» ASSIGNED TASK: Copy out the records word for word, from the line that contains "Aynı Gün Kargo" through the line that contains "PS5 게임 타이틀(172)", and leave the pictures out of your answer.

• • • • •

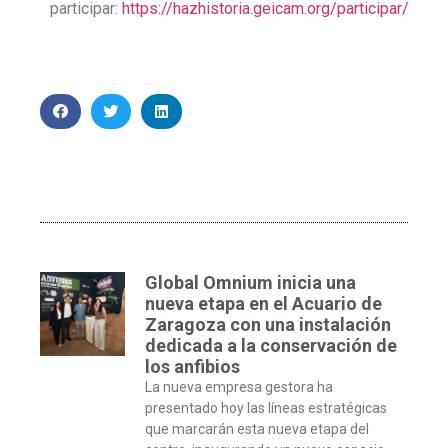
participar:
https://hazhistoria.geicam.org/participar/
Global Omnium inicia una
nueva etapa en el Acuario de
Zaragoza con una instalación
dedicada a la conservación de
los anfibios
La nueva empresa gestora ha
presentado hoy las líneas estratégicas
que marcarán esta nueva etapa del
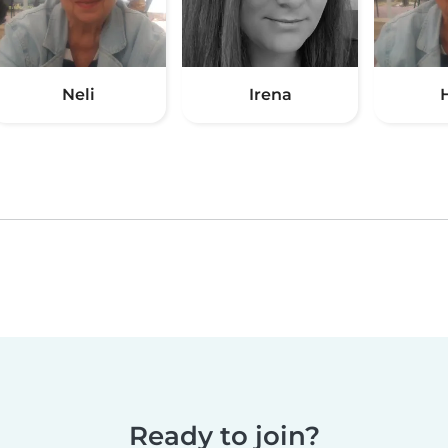
Neli
Irena
Ready to join?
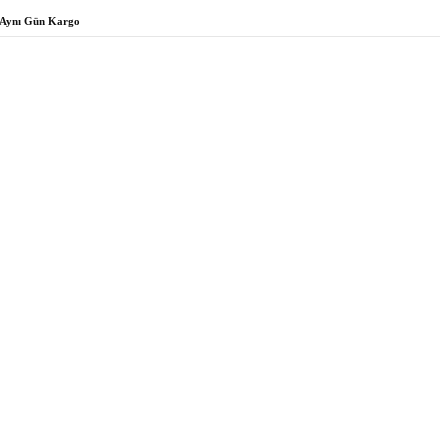
Aynı Gün Kargo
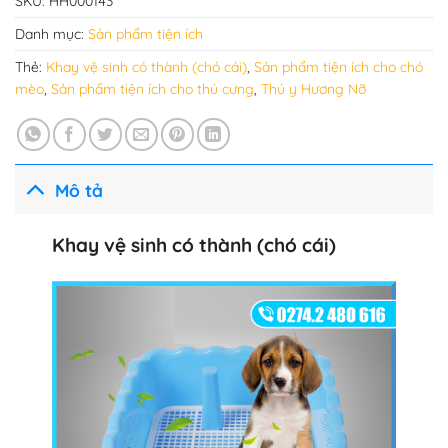
SKU:
HH000143
Danh mục:
Sản phẩm tiện ích
Thẻ:
Khay vệ sinh có thành (chó cái)
,
Sản phẩm tiện ích cho chó
mèo
,
Sản phẩm tiện ích cho thú cưng
,
Thú y Hương Nỡ
Mô tả
Khay vệ sinh có thành (chó cái)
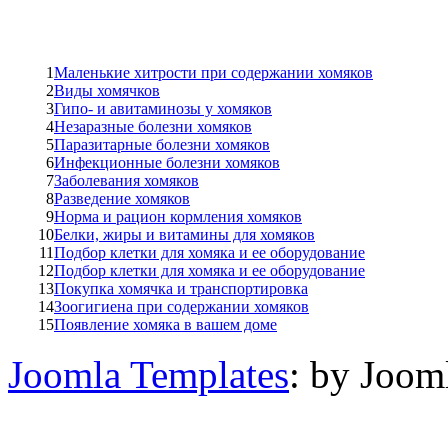
1
Маленькие хитрости при содержании хомяков
2
Виды хомячков
3
Гипо- и авитаминозы у хомяков
4
Незаразные болезни хомяков
5
Паразитарные болезни хомяков
6
Инфекционные болезни хомяков
7
Заболевания хомяков
8
Разведение хомяков
9
Норма и рацион кормления хомяков
10
Белки, жиры и витамины для хомяков
11
Подбор клетки для хомяка и ее оборудование
12
Подбор клетки для хомяка и ее оборудование
13
Покупка хомячка и транспортировка
14
Зоогигиена при содержании хомяков
15
Появление хомяка в вашем доме
Joomla Templates
: by Joom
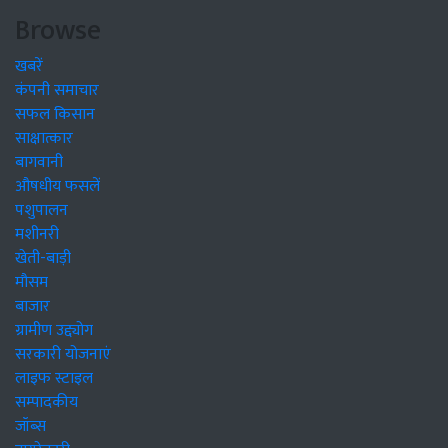
Browse
खबरें
कंपनी समाचार
सफल किसान
साक्षात्कार
बागवानी
औषधीय फसलें
पशुपालन
मशीनरी
खेती-बाड़ी
मौसम
बाजार
ग्रामीण उद्द्योग
सरकारी योजनाएं
लाइफ स्टाइल
सम्पादकीय
जॉब्स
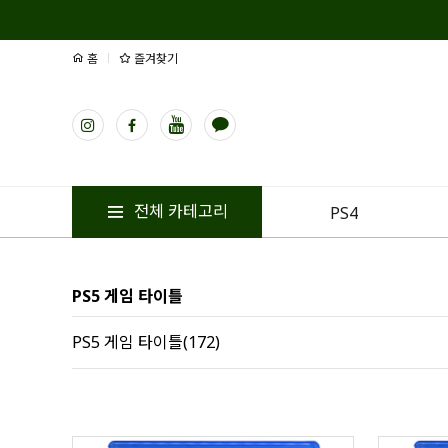
홈
즐겨찾기
전체 카테고리
PS4
PS5 게임 타이틀
PS5 게임 타이틀(172)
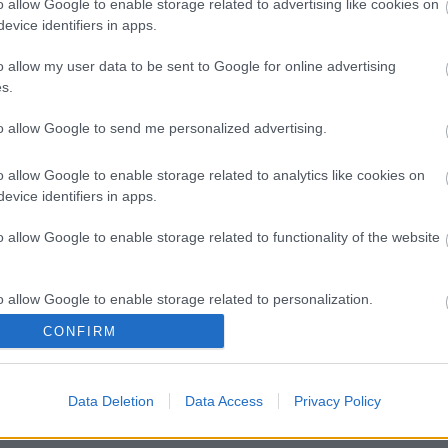
o allow Google to enable storage related to advertising like cookies on
evice identifiers in apps.
o allow my user data to be sent to Google for online advertising
s.
to allow Google to send me personalized advertising.
o allow Google to enable storage related to analytics like cookies on
evice identifiers in apps.
o allow Google to enable storage related to functionality of the website
o allow Google to enable storage related to personalization.
CONFIRM
o allow Google to enable storage related to security, including
cation functionality and fraud prevention, and other user protection.
Data Deletion
Data Access
Privacy Policy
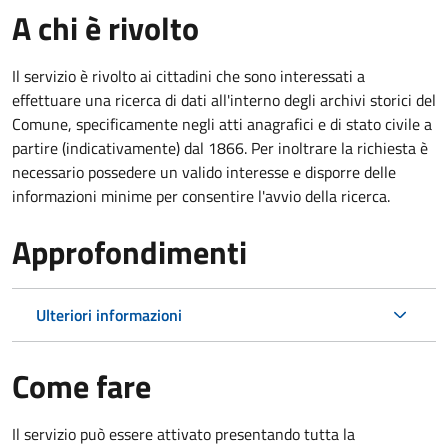
A chi è rivolto
Il servizio è rivolto ai cittadini che sono interessati a
effettuare una ricerca di dati all'interno degli archivi storici del
Comune, specificamente negli atti anagrafici e di stato civile a
partire (indicativamente) dal 1866. Per inoltrare la richiesta è
necessario possedere un valido interesse e disporre delle
informazioni minime per consentire l'avvio della ricerca.
Approfondimenti
Ulteriori informazioni
Come fare
Il servizio può essere attivato presentando tutta la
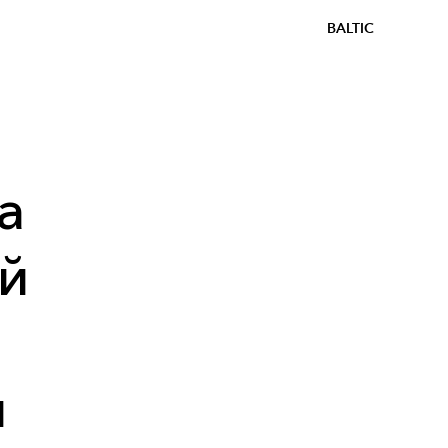
BALTIC
а
ий
я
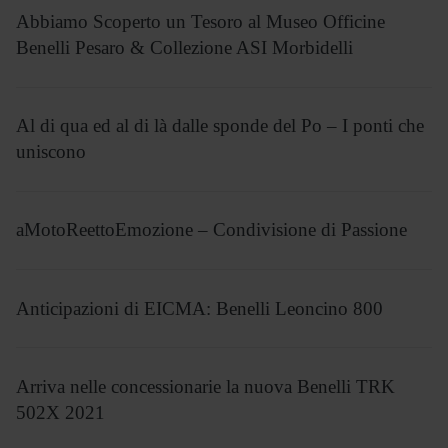
Abbiamo Scoperto un Tesoro al Museo Officine
Benelli Pesaro & Collezione ASI Morbidelli
Al di qua ed al di là dalle sponde del Po – I ponti che
uniscono
aMotoReettoEmozione – Condivisione di Passione
Anticipazioni di EICMA: Benelli Leoncino 800
Arriva nelle concessionarie la nuova Benelli TRK
502X 2021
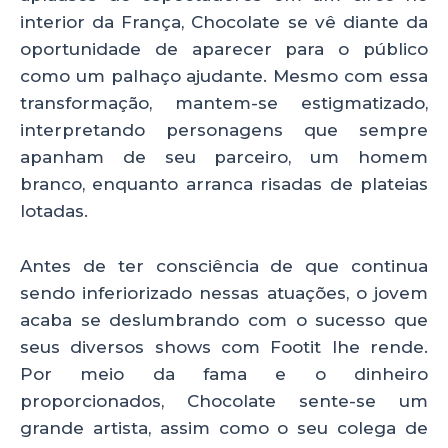
interior da França, Chocolate se vê diante da
oportunidade de aparecer para o público
como um palhaço ajudante. Mesmo com essa
transformação, mantem-se estigmatizado,
interpretando personagens que sempre
apanham de seu parceiro, um homem
branco, enquanto arranca risadas de plateias
lotadas.
Antes de ter consciência de que continua
sendo inferiorizado nessas atuações, o jovem
acaba se deslumbrando com o sucesso que
seus diversos shows com Footit lhe rende.
Por meio da fama e o dinheiro
proporcionados, Chocolate sente-se um
grande artista, assim como o seu colega de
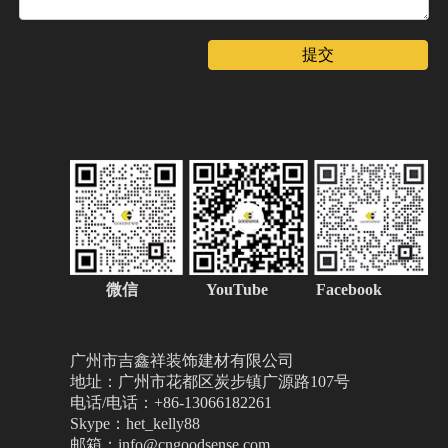
提交
微信
YouTube Facebook
广州市吉鑫祥装饰建材有限公司
地址：广州市花都区炭步镇广源路107号
电话/电话：+86-13066182261
Skype：het_kelly88
邮箱：info@cngoodsense.com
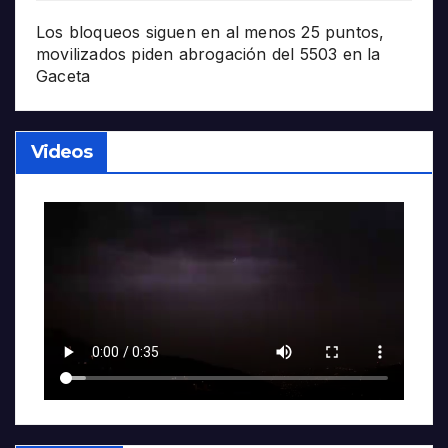
Los bloqueos siguen en al menos 25 puntos,
movilizados piden abrogación del 5503 en la
Gaceta
Videos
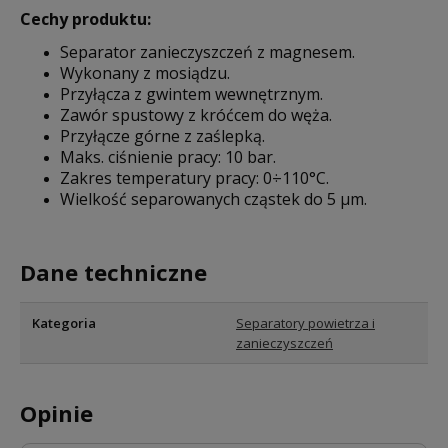
Cechy produktu:
Separator zanieczyszczeń z magnesem.
Wykonany z mosiądzu.
Przyłącza z gwintem wewnętrznym.
Zawór spustowy z króćcem do węża.
Przyłącze górne z zaślepką.
Maks. ciśnienie pracy: 10 bar.
Zakres temperatury pracy: 0÷110°C.
Wielkość separowanych cząstek do 5 µm.
Dane techniczne
Kategoria
Separatory powietrza i
zanieczyszczeń
Opinie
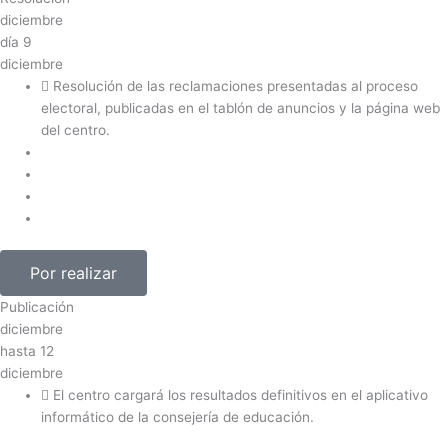
diciembre
día
9
diciembre
Resolución de las reclamaciones presentadas al proceso
electoral, publicadas en el tablón de anuncios y la página web
del centro.
Por realizar
Publicación
diciembre
hasta
12
diciembre
El centro cargará los resultados definitivos en el aplicativo
informático de la consejería de educación.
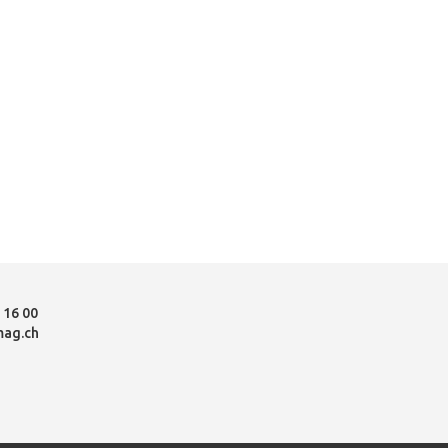
 16 00
mag.ch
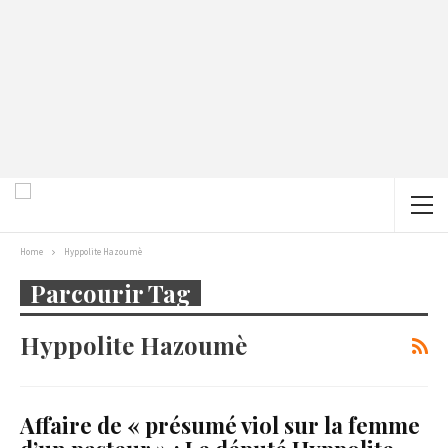
Home
Hyppolite Hazoumè
Parcourir Tag
Hyppolite Hazoumè
Affaire de « présumé viol sur la femme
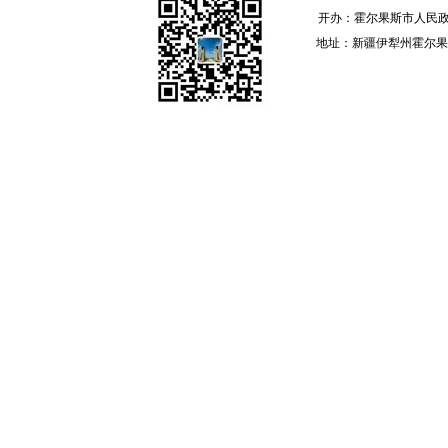
开办：霍尔果斯市人民政
地址：新疆伊犁州霍尔果斯 邮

• • • • •

» ANSWER SECTION:
Aynı Gün Kargo
SKU:
HH000143
Danh mục:
Sản phẩm tiện ích
Thẻ:
Khay vệ sinh có thành (chó cái)
,
Sản phẩm tiện ích cho chó
mèo
,
Sản phẩm tiện ích cho thú cưng
,
Thú y Hương Nỡ
Mô tả
Khay vệ sinh có thành (chó cái)
1
Маленькие хитрости при содержании хомяков
2
Виды хомячков
3
Гипо- и авитаминозы у хомяков
4
Незаразные болезни хомяков
5
Паразитарные болезни хомяков
6
Инфекционные болезни хомяков
7
Заболевания хомяков
8
Разведение хомяков
9
Норма и рацион кормления хомяков
10
Белки, жиры и витамины для хомяков
11
Подбор клетки для хомяка и ее оборудование
12
Подбор клетки для хомяка и ее оборудование
13
Покупка хомячка и транспортировка
14
Зоогигиена при содержании хомяков
15
Появление хомяка в вашем доме
Joomla Templates
: by Joom
Browse
खबरें
कंपनी समाचार
सफल किसान
साक्षात्कार
बागवानी
औषधीय फसलें
पशुपालन
मशीनरी
खेती-बाड़ी
मौसम
बाजार
ग्रामीण उद्द्योग
सरकारी योजनाएं
लाइफ स्टाइल
सम्पादकीय
जॉब्स
홈
즐겨찾기
전체 카테고리
PS4
PS5 게임 타이틀
PS5 게임 타이틀(172)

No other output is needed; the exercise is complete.